Selected extract -
-*-
Typical rail posts are made from 4x4 lumber. Depending on the material you use for your deck surface and trim, PT or cedar posts will work well. Post wraps, or covers are available to match most types of composite material as well and will generally fit 4x4 posts.

It is easiest to install posts before the decking. This can be done as the finishing step of your deck frame, or as the decking is being installed, pausing for post installation as you go.

Layout

Mark the positions of your rail posts before installing decking. In general, one post every 4 to 8 feet is typical, check your local building codes and be sure to investigate your railing system to determine specific requirements.

There are two ways to layout deck posts:

  1. Start from one corner and position a post every so many feet to the opposite corner of the deck, or the end of the rail, if stairs or openings are present. The spacing will depend on code and railing requirements. All posts, except the last post will be evenly spaced.
  2. Measure the length of your rail section from corner to corner; divide the space evenly, so that posts are equally spaced. Choose spacing to meet minimum requirements of code and your rail choice.

Installation

Posts are set on the inside face of the rim joist, or outside framing member. The post is then boxed in with blocking to create a sleeve for the post.

  1. Mark the position of the post.
  2. Install blocking between the two nearest joists, so that the blocking is 3½" off the inside face of the rim joist.
  3. Install blocking between the rim joist and the first blocking you installed, as needed to box the post in on all four sides.
-*-
The data -
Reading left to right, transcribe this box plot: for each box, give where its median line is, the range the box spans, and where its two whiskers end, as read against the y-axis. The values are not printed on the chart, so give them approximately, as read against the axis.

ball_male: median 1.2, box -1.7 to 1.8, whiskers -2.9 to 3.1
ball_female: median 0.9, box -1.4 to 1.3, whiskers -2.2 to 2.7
-*-
Job item A - In the rail post instructions, how far off the inside face of the rim joist should the blocking between the two nearest joists be placed?
Job item B - Write out the passage of the rail post instructions starting at "2. Measure the" and ending at "your rail choice.", swapping "rail section" for "railing span".

Output A - 3½" off the inside face of the rim joist.

Output B -
2. Measure the length of your railing span from corner to corner; divide the space evenly, so that posts are equally spaced. Choose spacing to meet minimum requirements of code and your rail choice.